[R] Means do not tally

Ruijie breakaway8 at gmail.com
Mon May 24 18:54:10 CEST 2010


Thanks for your help jim. I have attached the raw data to see if anyone else
can replicate my problem.

Regards,
Ruijie (RJ)

--------
He who has a why can endure any how.

~ Friedrich Nietzsche


On 25 May 2010 00:17, jim holtman <jholtman at gmail.com> wrote:

> Are you sure that you have the same number of data points in each of
> the summary cells that you show in your csv file that was sent?  You
> need to provide a reproducible example of all the data so we can see
> what you did.  The best information I can provide at this point is
> that you have a "bug" in your calculations.
>
> On Mon, May 24, 2010 at 11:10 AM, Ruijie <breakaway8 at gmail.com> wrote:
> > Noted.
> >
> > I have attached a list of some data in csv format.
> >
> > The first column is the SubID and the rest of the column are the mean of
> > each condition for the particular subject.
> >
> > Average 1 is the average computed from each column in the list.
> > Average 2 is computed from the raw data of all the data points of a
> > condition.
> >
> > The difference is typically at the 3rd decimal place.

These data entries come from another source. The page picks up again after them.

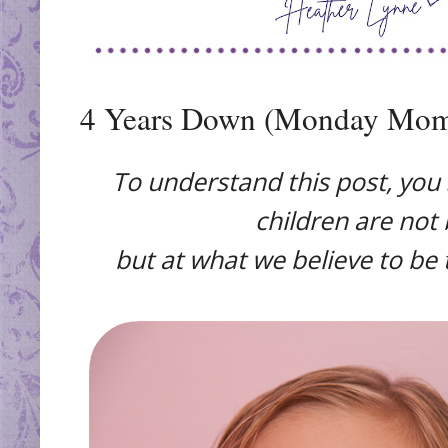
4 Years Down (Monday Mom
To understand this post, you
children are not 
but at what we believe to be 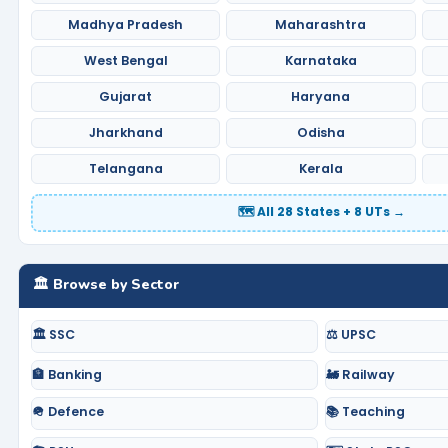
Madhya Pradesh
Maharashtra
West Bengal
Karnataka
Gujarat
Haryana
Jharkhand
Odisha
Telangana
Kerala
🗺️ All 28 States + 8 UTs →
🏛️ Browse by Sector
🏛️ SSC
⚖️ UPSC
🏦 Banking
🚂 Railway
🪖 Defence
📚 Teaching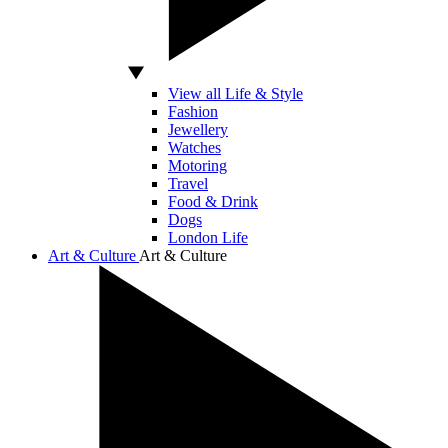
View all Life & Style
Fashion
Jewellery
Watches
Motoring
Travel
Food & Drink
Dogs
London Life
Art & Culture
Art & Culture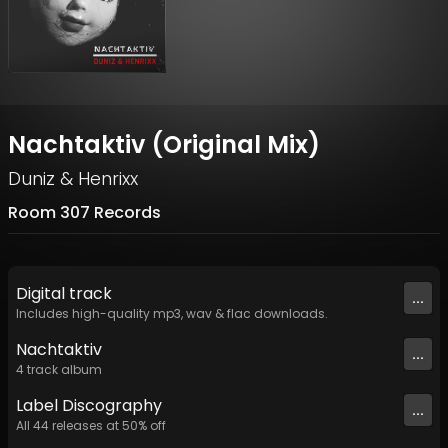
Nachtaktiv (Original Mix)
Duniz & Henrixx
Room 307 Records
Digital
track
...
Includes high-quality mp3, wav & flac downloads.
Nachtaktiv
...
4
track
album
Label
Discography
...
All
44
releases at
50
% off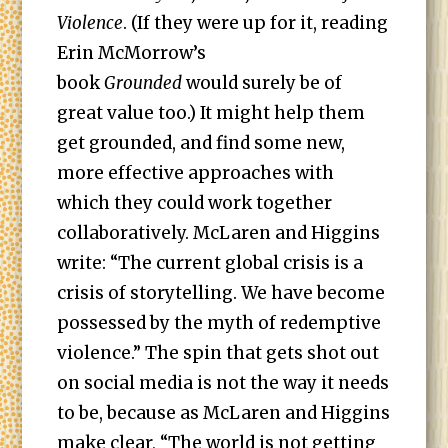
Violence
. (If they were up for it, reading
Erin McMorrow’s
book
Grounded
would surely be of
great value too.) It might help them
get grounded, and find some new,
more effective approaches with
which they could work together
collaboratively. McLaren and Higgins
write: “The current global crisis is a
crisis of storytelling. We have become
possessed by the myth of redemptive
violence.” The spin that gets shot out
on social media is not the way it needs
to be, because as McLaren and Higgins
make clear, “The world is not getting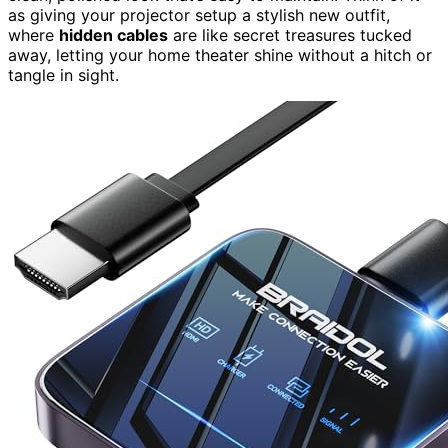
as giving your projector setup a stylish new outfit,
where
hidden cables
are like secret treasures tucked
away, letting your home theater shine without a hitch or
tangle in sight.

If anyone needs the
> > raw data, I could supply it after some clean up.
> >
> > I suspected round of errors but in all procedures in R, I retained 14
> > significant figures. How would the round off error affect the 3rd decimal
> > place?
> >
> > Any ideas anyone?
> >
> > Regards,
> > Ruijie (RJ)
> >
> > --------
> > He who has a why can endure any how.
> >
> > ~ Friedrich Nietzsche
> >
> >
> > On 24 May 2010 22:47, jim holtman <jholtman at gmail.com> wrote:
> >>
> >> It is hard to tell what you are doing without data and the results you
> >> have gotten so far:
> >>
> >> PLEASE do read the posting guide
> >> http://www.R-project.org/posting-guide.html
> >> and provide commented, minimal, self-contained, reproducible code.
> >>
> >>
> >> On Mon, May 24, 2010 at 10:35 AM, Ruijie <breakaway8 at gmail.com> wrote:
> >> > Hi all,
> >> >
> >> > here is my situation
> >> >
> >> > In my experiment, I expose 10 subjects to 24 different conditions of
> >> > stimuli. Each condition is exposed to the same subject 3x.
> >> > This would make each subject have 24x3=72 data points. All the
> subjects
> >> > combined would have 72x10=720 data points with each condition having
> 30
> >> > datapoints.
> >> >
> >> > To find the grand average of each condition, I find the average of all
> >> > the
> >> > datapoints for a given condition.
> >> >
> >> > To find the SD for each condition, if I use the raw dataset (720
> >> > datapoints)
> >> > it would not reflect the SD across subjects. Therefore, I compute the
> >> > average for each condition per subject .i.e. For subject 1, I would
> find
> >> > the
> >> > average of condition 1 (average across 3 trials). and so on.
> >> > With the average of each condition per subject, I then compute the SD.
> >> >
> >> > Since I computed the average of each condition per subject,
> >> > theoretically,
> >> > if i average the average of each condition per subject across all
> >> > subjects,
> >> > the result would be the same as the grand average.
> >> >
> >> > However, this is not the case when I use R or Excel. regardless of
> >> > functions
> >> > used. Anyone have any thoughts?
> >> >
> >> > Regards,
> >> > Ruijie (RJ)
> >> >
> >> > --------
> >> > He who has a why can endure any how.
> >> >
> >> > ~ Friedrich Nietzsche
> >> >
> >> >        [[alternative HTML version deleted]]
> >> >
> >> > ______________________________________________
> >> > R-help at r-project.org mailing list
> >> > https://stat.ethz.ch/mailman/listinfo/r-help
> >> > PLEASE do read the posting guide
> >> > http://www.R-project.org/posting-guide.html
> >> > and provide commented, minimal, self-contained, reproducible code.
> >> >
> >>
> >>
> >>
> >> --
> >> Jim Holtman
> >> Cincinnati, OH
> >> +1 513 646 9390
> >>
> >> What is the problem that you are trying to solve?
> >
> >
>
>
>
> --
> Jim Holtman
> Cincinnati, OH
> +1 513 646 9390
>
> What is the problem that you are trying to solve?